Eberhard knew that the rehabilitated and expanded property was a valuable one and that, rightly operated and exploited, could be made very profitable. He undertook the job of management himself while continuing to operate his soap business. After eight years of this, he came to two conclusions. The first was that trying to manage the two enterprises was too much for one man and that he would do badly to neglect the one which originally had brought him success and wealth. The second conclusion was that The Bavarian Brewery needed new blood and a younger man to give it all of his time.

Eberhard wanted a man who knew beer, who loved beer, and who could brew and sell beer.

He chose Adolphus Busch for three very sound reasons: Adolphus understood beer. Adolphus was one of Eberhard's warmest friends. Adolphus was the husband of Eberhard's daughter, Lilly.

Eberhard Anheuser knew nothing but good of his new general manager and son-in-law. He knew that Adolphus had been born on July 19, 1839, at Mainz, Germany, the youngest of the twenty-one children of Ulrich Busch, a prosperous wine merchant and dealer in brewing supplies. He knew that Adolphus had migrated to America in 1857 in the wake of those early German born St. Louisans, who had sought freedom in their native land in the revolution of 1848 and then, failing, fled across the Rhine and then the Atlantic to the freedom that the United States gave for the asking.

Adolphus knew that one thing that America did not give for the asking was success. For that you worked. So, he worked at first as a clerk on a Mississippi River steamboat and got to know the people who inhabited the Midwest that was to help him become a world figure. Commerce was very much in the air in those steamboating days and it did not take the young immigrant long to decide that increasing commissions were more profitable than a steady salary. He became a salesman and began to get acquainted with prosperity through the medium of brewing supplies, just as his father had done.

When the War between the States began, there was strong sentiment for the South in St. Louis, but a majority favored the North. Adolphus decided that the Union which had offered him freedom and a future was worth defending. He enlisted in the United States Army, served in the Missouri campaigns and was honorably discharged as a corporal. Thereupon, he returned to his brewers' supplies business. His employer was the Charles Ehlermann Hops and Malt Company.

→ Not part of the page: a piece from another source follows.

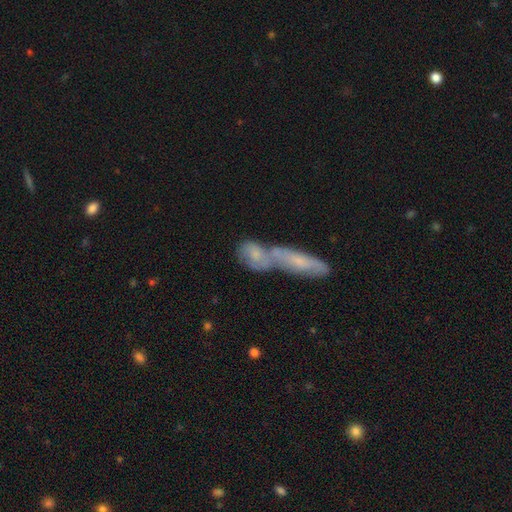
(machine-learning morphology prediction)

It was during the War between the States that brewers favoring the Union volunteered to pay a tax of $1.00 a barrel to help defray military costs. Anheuser was one of these volunteer taxpayers. The tax remained after cessation of hostilities. It was the beginning of federal excise taxes.

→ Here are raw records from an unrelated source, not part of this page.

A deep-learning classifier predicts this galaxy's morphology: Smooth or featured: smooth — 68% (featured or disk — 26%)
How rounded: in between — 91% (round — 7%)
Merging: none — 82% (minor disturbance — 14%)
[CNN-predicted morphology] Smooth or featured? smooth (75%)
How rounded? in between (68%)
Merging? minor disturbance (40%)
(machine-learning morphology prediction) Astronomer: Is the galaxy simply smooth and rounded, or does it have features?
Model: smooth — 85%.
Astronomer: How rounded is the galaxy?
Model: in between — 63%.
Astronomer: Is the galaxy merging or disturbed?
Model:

Beer-loving St. Louis with its breweries was a good market and Adolphus was a good salesman.

The changes that Eberhard wanted he got fast when Adolphus was put in charge. Just exactly what startling innovations the new general manager created is unknown, but one startling fact is history. In five years, Adolphus increased the brewery's capacity from 8,000 barrels of beer that was difficult to sell to 18,000 barrels of beer that was snapped up wherever offered. By 1873, production had jumped to 25,000 barrels and the need for further expansion of facilities became a certainty.

In that year of 1873, Adolphus became a full-fledged partner and the name of the concern was changed from The Bavarian Brewery to The E. Anheuser Co.'s Brewing Association. Six years later the name was changed again, this time to The Anheuser-Busch Brewing Association.

In the year of 1875, the business had been incorporated for the first time. Its capacity was 34,797 barrels of beer. The total investment was valued at $240,000. On this investment, 480 shares of stock were issued, each worth $500.00. The stockholders were Eberhard and his son-in-law and daughter, Adolphus and Lilly. This was the corporate structure that was to remain unchanged for fifty years.

From that time on, the Anheuser-Busch Brewery, as it came to be known first to St. Louis and then to all America, touched off a veritable chain reaction of accomplishment. Success followed success and innovations and improvements assumed fabulous proportions.